• _Description of the task_
All lines in the data below carrying the string "size" are to be located and copied.

• _Provided information_
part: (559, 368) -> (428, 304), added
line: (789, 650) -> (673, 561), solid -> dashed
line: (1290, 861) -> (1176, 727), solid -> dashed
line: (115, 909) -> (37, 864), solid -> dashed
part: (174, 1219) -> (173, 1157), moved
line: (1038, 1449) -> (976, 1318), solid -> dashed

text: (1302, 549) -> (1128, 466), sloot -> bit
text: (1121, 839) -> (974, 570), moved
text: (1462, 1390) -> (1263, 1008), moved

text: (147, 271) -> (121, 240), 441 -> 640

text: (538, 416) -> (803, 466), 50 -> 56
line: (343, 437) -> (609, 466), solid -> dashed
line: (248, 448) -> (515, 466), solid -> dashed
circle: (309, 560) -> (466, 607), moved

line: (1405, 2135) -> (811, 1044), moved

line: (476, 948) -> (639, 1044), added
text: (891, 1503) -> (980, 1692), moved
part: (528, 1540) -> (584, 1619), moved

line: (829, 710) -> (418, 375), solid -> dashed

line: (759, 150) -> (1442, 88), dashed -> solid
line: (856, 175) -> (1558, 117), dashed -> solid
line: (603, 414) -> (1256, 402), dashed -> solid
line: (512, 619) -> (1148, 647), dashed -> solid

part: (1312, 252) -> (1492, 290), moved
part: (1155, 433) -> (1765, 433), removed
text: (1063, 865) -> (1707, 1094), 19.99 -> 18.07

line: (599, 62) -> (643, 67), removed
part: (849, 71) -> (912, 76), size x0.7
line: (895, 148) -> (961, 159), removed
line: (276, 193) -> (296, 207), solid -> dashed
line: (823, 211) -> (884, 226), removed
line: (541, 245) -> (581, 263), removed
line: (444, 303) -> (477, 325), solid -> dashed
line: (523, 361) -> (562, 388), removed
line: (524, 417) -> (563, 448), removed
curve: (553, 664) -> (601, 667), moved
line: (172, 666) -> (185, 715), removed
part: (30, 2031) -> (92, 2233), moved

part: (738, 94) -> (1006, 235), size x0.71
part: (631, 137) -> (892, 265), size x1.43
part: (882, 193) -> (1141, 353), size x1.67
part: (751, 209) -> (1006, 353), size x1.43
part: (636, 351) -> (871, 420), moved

• _Task result_
part: (849, 71) -> (912, 76), size x0.7
part: (738, 94) -> (1006, 235), size x0.71
part: (631, 137) -> (892, 265), size x1.43
part: (882, 193) -> (1141, 353), size x1.67
part: (751, 209) -> (1006, 353), size x1.43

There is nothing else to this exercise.